L’Union européenne et les Nations Unies condamnent les violations des droits de l’homme en Birmanie, en particulier dans l’État de Rakhine. L’ONU vote d’urgence une mission d’enquête

Le 22 mars 2017, lors de sa 34e session, le Conseil des droits de l’homme de l’ONU a décidé d’envoyer d’urgence une mission internationale indépendante, chargée d’« établir les faits et circonstances entourant les allégations de récentes violations des droits de l’homme par l’armée en Birmanie et, en particulier, dans l’État de Rakhine ». Ces allégations portent « notamment, mais pas seulement, sur la détention arbitraire, la torture et les traitements inhumains, le viol et autres formes de sévices sexuels, les exécutions extrajudiciaires, sommaires ou arbitraires, les disparitions et déplacements forcés ainsi que la destruction illégale des biens ». Le but de cette initiative est de s’assurer que « les exactions commises seront imputées à leurs auteurs et que justice sera faite pour les victimes  ». À cet égard, l’ONU a prolongé d’une année le mandat du Rapporteur spécial sur la situation des droits de l’homme.

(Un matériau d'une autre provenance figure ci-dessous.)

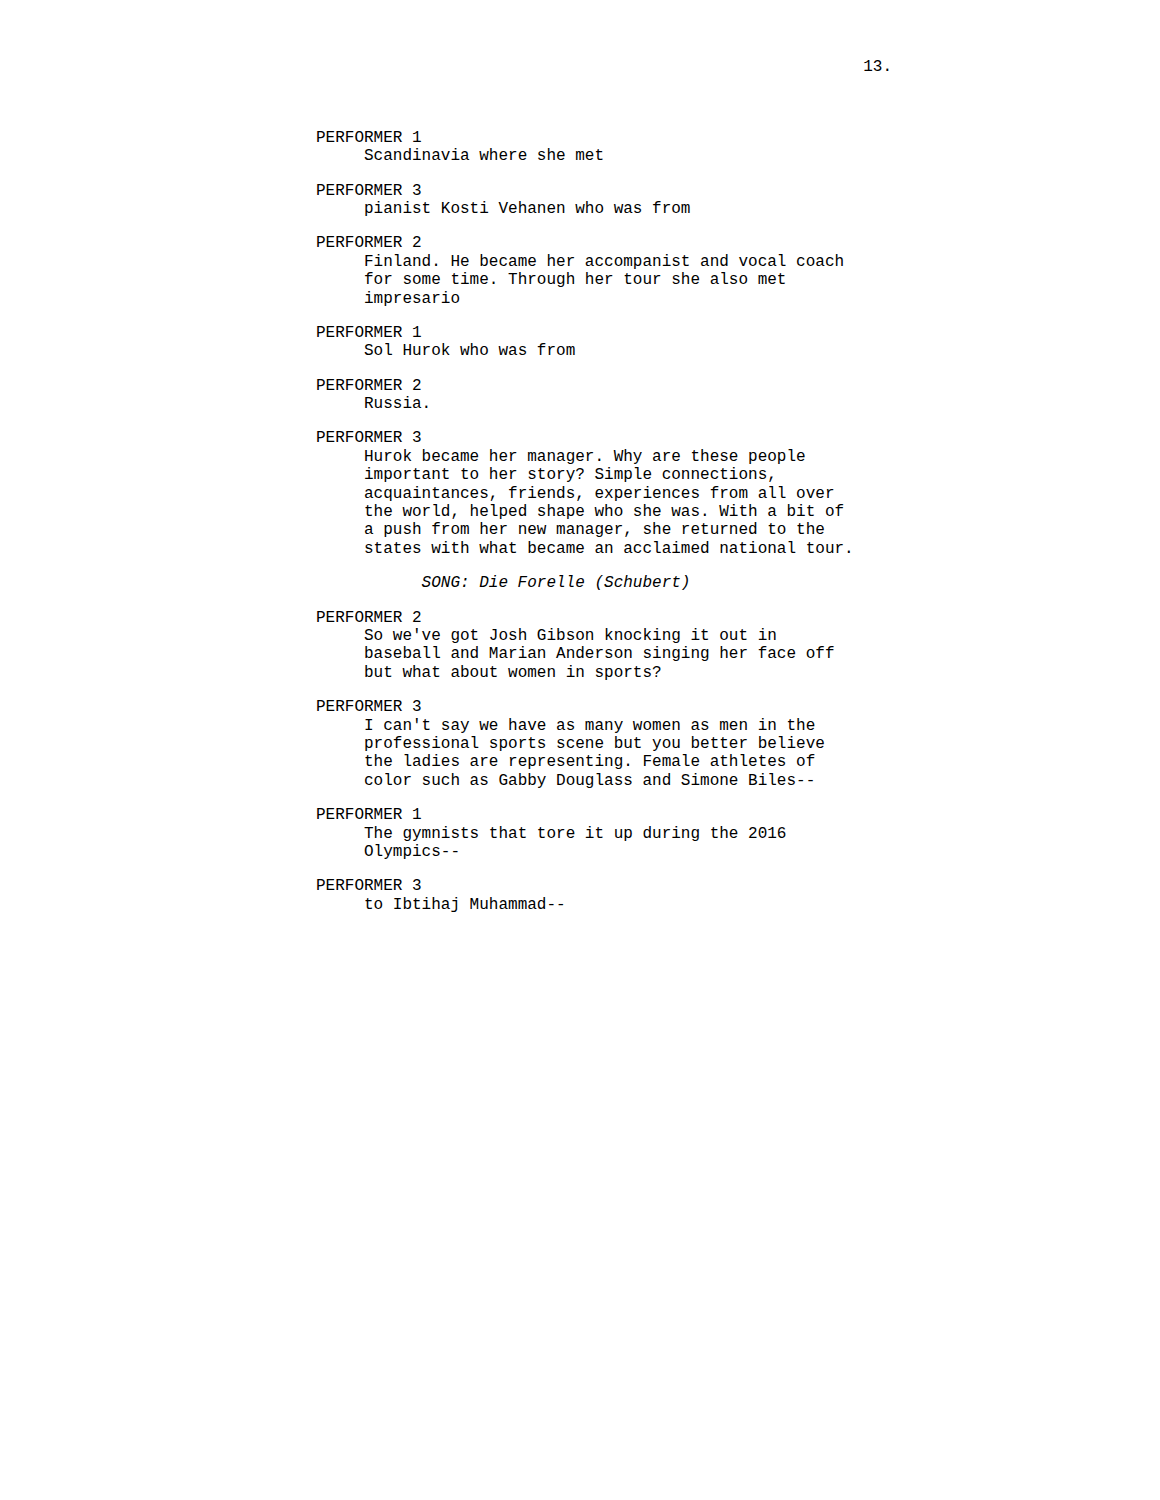13.
PERFORMER 1
Scandinavia where she met
PERFORMER 3
pianist Kosti Vehanen who was from
PERFORMER 2
Finland. He became her accompanist and vocal coach for some time. Through her tour she also met impresario
PERFORMER 1
Sol Hurok who was from
PERFORMER 2
Russia.
PERFORMER 3
Hurok became her manager. Why are these people important to her story? Simple connections, acquaintances, friends, experiences from all over the world, helped shape who she was. With a bit of a push from her new manager, she returned to the states with what became an acclaimed national tour.
SONG: Die Forelle (Schubert)
PERFORMER 2
So we've got Josh Gibson knocking it out in baseball and Marian Anderson singing her face off but what about women in sports?
PERFORMER 3
I can't say we have as many women as men in the professional sports scene but you better believe the ladies are representing. Female athletes of color such as Gabby Douglass and Simone Biles--
PERFORMER 1
The gymnists that tore it up during the 2016 Olympics--
PERFORMER 3
to Ibtihaj Muhammad--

La FIDH, son organisation membre Altsean-Birmanie et Wai Wai Nu, défenseure Rohingya des droits de l’homme et fondatrice de l’ONG Women’s Peace Network - Arakan, ont témoigné des violences perpétrées dans l’État de Rakhine lors d’une rencontre, en mars dernier, avec des hauts responsables européens. En outre, la FIDH, ses organisations membres Altsean-Birmanie et Odhikar, ainsi que dix autres organisations majeures soutiennent, par une lettre au Conseil des droits de l’homme des Nations unies, la résolution mettant en place une commission d’enquête ou tout mécanisme international équivalent chargés de déterminer les faits, d’identifier les auteurs présumés des exactions et de formuler des recommandations pour la réparation appropriée des victimes de graves violations des droits de l’homme à Rakhine. De son côté, l’Union européenne a fortement appuyé l’adoption de cette résolution. Le Parlement européen exhorte, par ailleurs, « l’armée à cesser immédiatement les meurtres, le harcèlement, les viols et les incendies des maisons dont sont victimes les Rohingyas ; demande au gouvernement et aux autorités civiles de la Birmanie de mettre immédiatement un terme à la discrimination et à la ségrégation contre la minorité Rohingya ; demande que les droits des Rohingyas soient protégés et que la sécurité, la sûreté et l’égalité de tous les citoyens de la Birmanie soient garanties ; souligne la nécessité de traduire en justice les responsables et d’offrir aux victimes des violations des voies de recours appropriées ; invite le gouvernement de la Birmanie à poursuivre le processus de démocratisation et à respecter l’état de droit, la liberté d’expression et les droits fondamentaux ; demande à l’Union européenne et à ses États membres de soutenir le renouvellement du mandat du Rapporteur spécial pour la Birmanie ».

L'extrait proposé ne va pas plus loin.